It has been reported that Microsoft will be swallowing whole troubled super-developer Activision-Blizzard in a massive, 67-billion-dollar mega-deal that will make Microsoft the third largest gaming company in the world and overseer of massive IPs like Call of Duty, Overwatch and World of Warcraft.
The deal, announced yesterday, constitutes a major investment in the growing race into the "metaverse" by Microsoft and, at $85 per share, a significant premium for Activision-Blizzard which has been beset by terrible allegations of sexual misconduct and toxic work culture. When asked about the future of Bobby Kotick, CEO of Activision-Blizzard and poster child for scandals and misconduct whose name was even found in Epstein's "little black book", Microsoft CEO Satya Nadella said that -- for now -- he will remain. For how long, however, is unclear.
Microsoft CEO Satya Nadella, possibly thinking about all the PS1 classics now owned by XBOX.
"It's critical for Activision Blizzard to drive forward on its renewed cultural commitments," Nadella said, adding "the success of this acquisition will depend on it."

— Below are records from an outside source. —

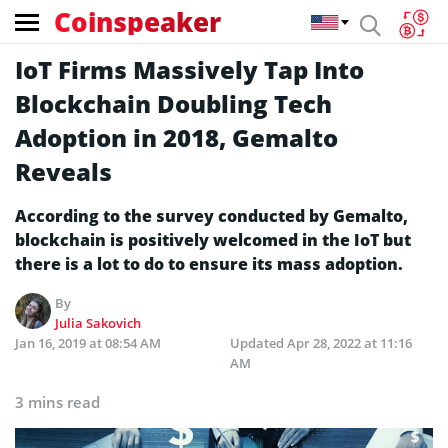
Coinspeaker
IoT Firms Massively Tap Into
Blockchain Doubling Tech
Adoption in 2018, Gemalto
Reveals
According to the survey conducted by Gemalto,
blockchain is positively welcomed in the IoT but
there is a lot to do to ensure its mass adoption.
By
Julia Sakovich
Jan 16, 2019 at 08:54 AM
Updated
Apr 28, 2022 at 11:16
AM
3 mins read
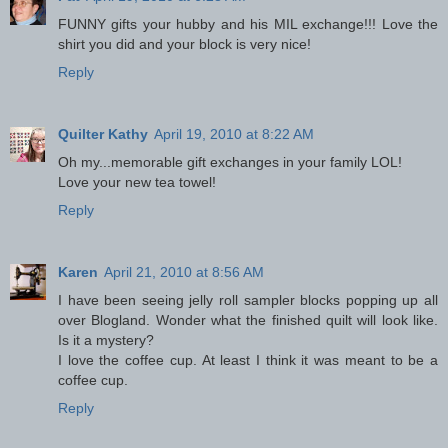
FUNNY gifts your hubby and his MIL exchange!!! Love the
shirt you did and your block is very nice!
Reply
Quilter Kathy
April 19, 2010 at 8:22 AM
Oh my...memorable gift exchanges in your family LOL!
Love your new tea towel!
Reply
Karen
April 21, 2010 at 8:56 AM
I have been seeing jelly roll sampler blocks popping up all
over Blogland. Wonder what the finished quilt will look like.
Is it a mystery?
I love the coffee cup. At least I think it was meant to be a
coffee cup.
Reply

Some may find it odd, considering it was only a few months ago that Xbox head Phil Spencer decried the behavior of Kotick in an internal email, going on to say he was "disturbed and deeply troubled by the horrific events and actions" that had taken place under Kotick's leadership and "evaluating all aspects of our relationship with Activision Blizzard and making ongoing proactive adjustments."

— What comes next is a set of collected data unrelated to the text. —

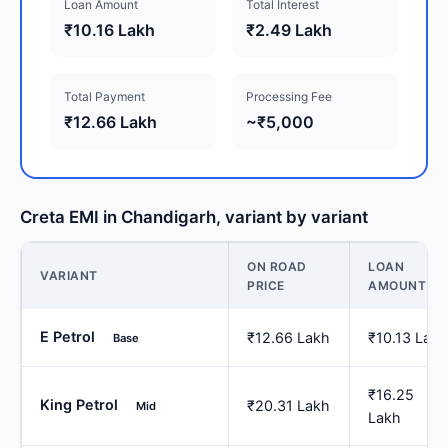
Loan Amount
Total Interest
₹10.16 Lakh
₹2.49 Lakh
Total Payment
Processing Fee
₹12.66 Lakh
~₹5,000
Creta EMI in Chandigarh, variant by variant
ON ROAD
LOAN
VARIANT
PRICE
AMOUNT
E Petrol
₹12.66 Lakh
₹10.13 Lakh
Base
₹16.25
King Petrol
₹20.31 Lakh
Mid
Lakh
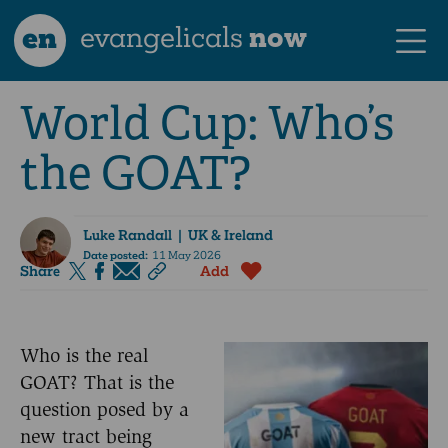
en
evangelicals
now
World Cup: Who’s
the GOAT?
Luke Randall
| UK & Ireland
Date posted:
11 May 2026
Share
Add
Who is the real
GOAT? That is the
question posed by a
new tract being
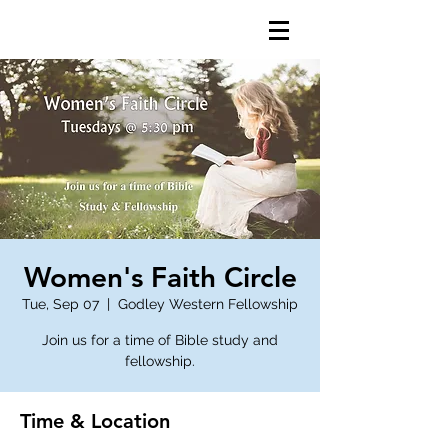
Women's Faith Circle
Tue, Sep 07
  |  
Godley Western Fellowship
Join us for a time of Bible study and
fellowship.
Time & Location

Which, apparently, meant buying Activision Blizzard.
Phil Spencer, looking exactly like a dude who will buy your company just to fire you personally.
It's likely Kotick, though in place for now, will get the boot at some point with the massive mega deal in place, it's almost assured Kotick will walk away from the situation -- which may have cost the life of at least one employee -- with a hefty payday.
Bobby Kotick, pictured here looking like Satan very excited for the deal he's about to close on your soul.
Drama-aside, what this means for end-user gamers is interesting; with Game Pass currently blooming with 25 million subscribers now able to stream games instantly from a growing library of titles, the introduction of Activision-Blizzard not only places Microsoft in a position of further strength as a developer but also as a publisher. Gamers can expect to see a wide variety of titles on Game Pass few might have expected -- including Call of Duty and World of Warcraft.
Funnily enough, it also means that Microsoft is now home to some of the biggest hits that defined Playstation -- from Crash Bandicoot to Tony Hawk's earliest titles.
A truly strange -- but undeniably compelling -- era of gaming seems to be kicking off.